What Are They Seeing?

By Jim Ellis

May 17, 2016 — To listen to most media political pundits, the Democratic Party leaders, and even many Republican Party chieftains, one would think that Hillary Clinton is going to defeat Donald Trump in a November political tsunami.

Understanding that it is way too early to accurately predict the general election, the early polling numbers do not support the previous supposition. In fact, while the survey research certainly shows Clinton leading the race her margin is actually small, opposite to what one might conclude from watching and reading the various public pronouncements.

Six polls have been conducted since the 2nd of May from six different pollsters and all find Clinton leading the national popular vote. Now, we all know that the aggregate national vote does not elect a president, but it is a good gauge as to what people are thinking.

The six pollsters: NBC through Survey Monkey, Morning Consult, YouGov in partnership with the Economist Magazine, Public Policy Polling, Gravis Marketing for One America News, and Ipsos/Reuters all find the race within single-digits.

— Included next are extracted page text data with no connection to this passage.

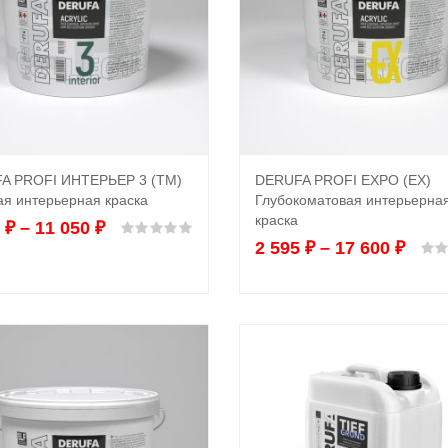
A PROFI ИНТЕРЬЕР 3 (TM)
DERUFA PROFI EXPO (EX)
Выбрать ...
Выбрать ...
я интерьерная краска
Глубокоматовая интерьерна
краска
0
₽
–
11 050
₽
Оценка
0
из 5
2 595
₽
–
17 600
₽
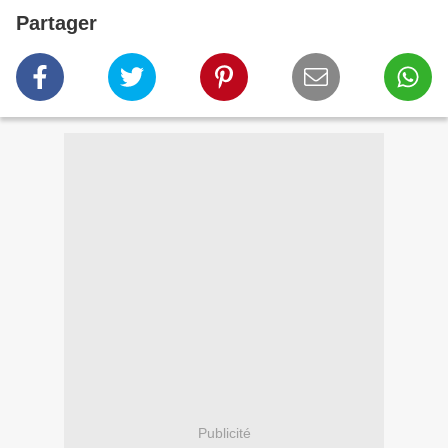
Partager
Publicité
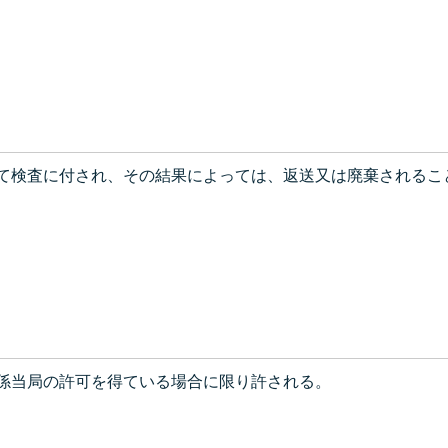
て検査に付され、その結果によっては、返送又は廃棄されるこ
係当局の許可を得ている場合に限り許される。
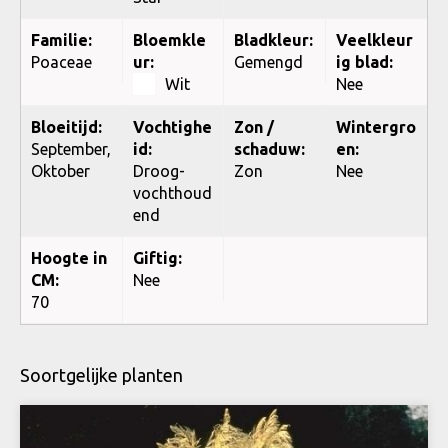
Familie:
Bloemkle
Bladkleur:
Veelkleur
Poaceae
ur:
Gemengd
ig blad:
Wit
Nee
Bloeitijd:
Vochtighe
Zon /
Wintergro
September,
id:
schaduw:
en:
Oktober
Droog-
Zon
Nee
vochthoud
end
Hoogte in
Giftig:
CM:
Nee
70
Soortgelijke planten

The average Clinton margin from the combined six polls is 3.8 percentage points.

In only one of the polls is Clinton over 50 percent, and that comes from Gravis Marketing (May 10; 1,574 US respondents through automated device), but they also produce the unusual result of finding no undecided voters. Their ballot test reports a 51-49 percent Clinton edge.

Gravis is contrasted by Morning Consult (May 5-9; 5,005 US registered voters via the Internet) that finds an 18 percent undecided factor and projects Clinton ahead 44-38 percent, which, at six percentage points, produced the biggest spread among the half-dozen polls.

The most recent reported survey comes from Ipsos/Reuters (May 7-11; 1,611 US adults via the Internet) and they find Clinton leading Trump 41-37 percent with an eight percentage point undecided factor. Here, 14% of the respondents interestingly named a candidate choice other than Clinton or Trump. These results track closely with Public Policy Polling’s findings (5/6-9; 1,222 US registered voters through an Interactive Voice Response system). PPP posted Clinton to a 42-38% advantage with 13% undecided and six percent naming another individual.

The media pundits and the selected Democratic and Republican leaders might be right in suggesting, or fearing, a landslide election if Sen. Bernie Sanders were the candidate against Trump. Four of these same pollsters tested an unlikely Sanders/Trump national race, and found the self-proclaimed socialist leading the self-proclaimed rich and successful entrepreneur by an average of 11.8 percentage points. The biggest gap comes from the Morning Consult poll, which finds Sanders topping Trump 51-36 percent with 13% undecided. The closest of the four surveys is the YouGov/Economist poll that posts Sanders to a nine point, 48-39 percent advantage.

The early data proclaiming Clinton as the national leader is not surprising. In fact, it is most common in early national election polling to see the presumptive Democratic candidate leading the presumptive Republican on a national ballot test.

Even back in 1984 before President Ronald Reagan scored a 49-state landslide over former Vice President Walter Mondale (D), at an early point in that cycle, it was the Democratic candidate who clung to a small lead. Four years later, it was Massachusetts Gov. Michael Dukakis who would open up double-digit leads over then-Vice President George H.W. Bush, only to decidedly lose in November. The same early positive numbers held true for Bill Clinton, Al Gore, John Kerry, and of course, Barack Obama but only two would actually win.

The 2016 presidential election script is far from written. Many unforeseen events will help clarify the final determination, and are far more important than early polling results. Still, the preliminary data does provide us a significant beginning point, which has considerable value.